Not only are many of the preconditions for a milder version of the Japanese disease present here -- as they were in Japan in 1989 and in the subsequent years -- but the response of the authorities is eerily reminiscent of the Japanese response. Thus, we have fiscal stimulus (i.e., heightened deficit spending) though we do not yet have hundreds of billions spent on "roads that lead nowhere," as is the case in Japan. The central bank, FINALLY, is driving rates down and producing liquidity, but American banks, like their Japanese counterparts over the past twenty years, are both unable and unwilling to lend. Finally, borrowers here, like borrowers in Japan, are either unable or unwilling to borrow.
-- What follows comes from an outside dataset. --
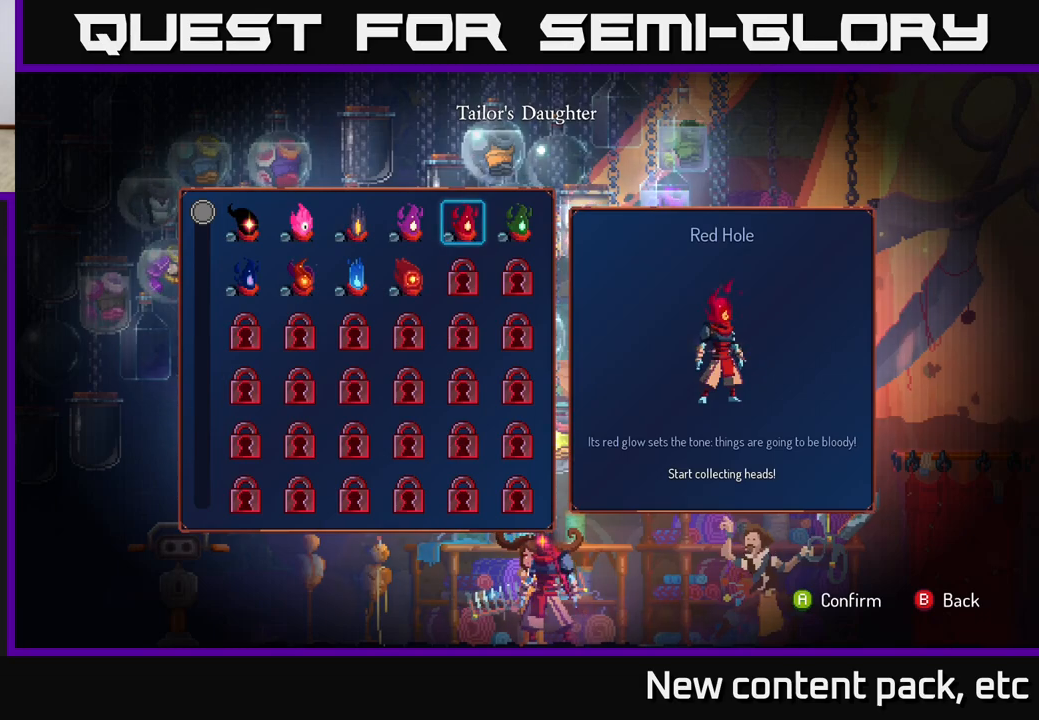
{"buttons": [], "left_stick": "right", "right_stick": "center", "events": [[467, "left_stick", "right"]]}
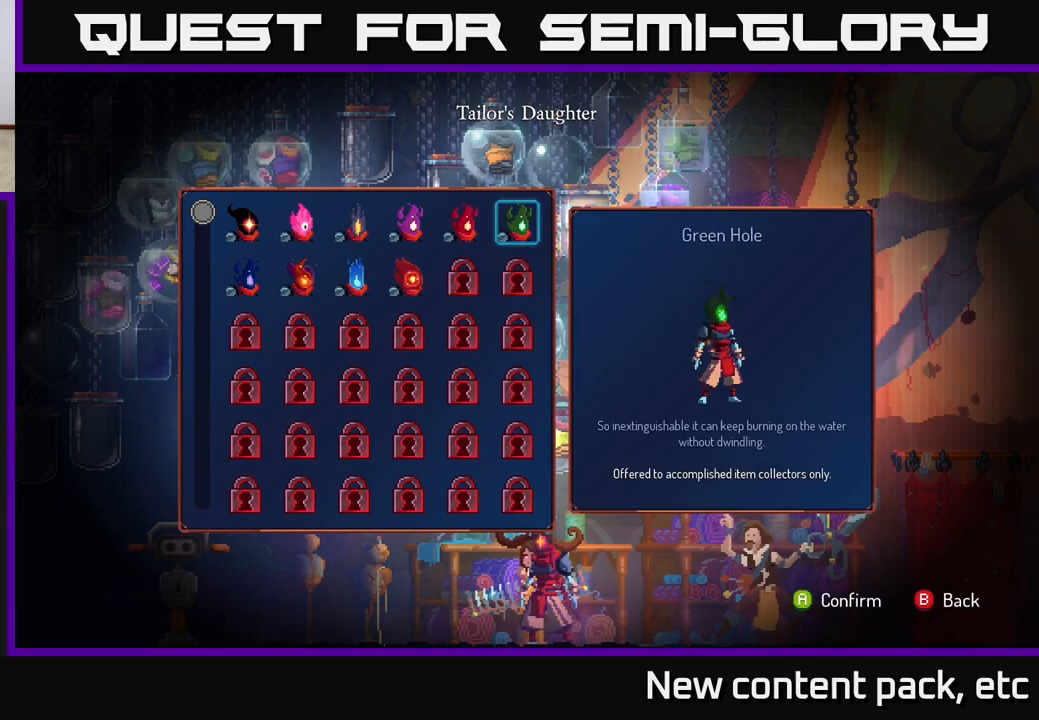
{"buttons": [], "left_stick": "center", "right_stick": "center", "events": [[150, "left_stick", "center"], [200, "left_stick", "left"], [350, "left_stick", "center"]]}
Many foreign analysts and observers, by contrast, are now referring rather frequently to the current economic situation in the U.S. as "the American disease." They suggest that there is a very serious structural problem (or, problems) with the American economy, which will take a long time, and entail much pain, to work out. Implicitly -- or explicitly, in some cases -- they are comparing the "American disease" to the "Japanese disease."

The severe -- and WORSENING -- bear market in residential real estate, the severe impairment of the lending capability of a near-insolvent banking system, the collapse in a number of important credit markets and the intensifying pressure on others, the prospective bear market in commercial real estate, the deepening bear market in "high yield" bonds and junk bank loans totalling hundreds of billions, and the spread of these infections to Europe, suggest to us the mounting possibility that the U.S. has contracted, or is in the process of contracting, a somewhat milder version of the "Japanese disease." In other words, we may well NOT be looking at either a mild, garden variety recession, or a more severe recession (1981-1982; 1974). Rather, we may be looking at an economy moving toward multi-year stagnation, catalyzed by a collapse of the real estate bubble, with the potential of inducing a very protracted bear market in real estate and stocks.

Of course, real estate prices here never reached the insane, astronomical levels of Japanese real estate prices in the late 1980s. On the issue of equity prices, however, the comparisons are less reassuring. The Nikkei peaked at 39,000 in the autumn of 1989, selling at 60x earnings. Our own blue chip equities sold in the 40x earnings area as the recession developed and earnings collapsed in 2001. Our market rallied after only a 50% drop (the Nikkei, by contrast, declined 80% before bottoming). However, a serious economic downturn is now underway here, whether it is defined as "recession" or not. Serious earnings declines are in train, and the price/earnings multiple of the market has ascended to abnormally high levels.

What we are wondering is simply this: has the FED burst one bubble too many? Are the deflationary dominos finally falling? (See our earlier analysis, "Deflationary Dominos.") We are not certain, but we do know one thing: if the credit bubble, the granddaddy of all bubbles, has finally burst, there will be refuge in one and only one place: Treasuries.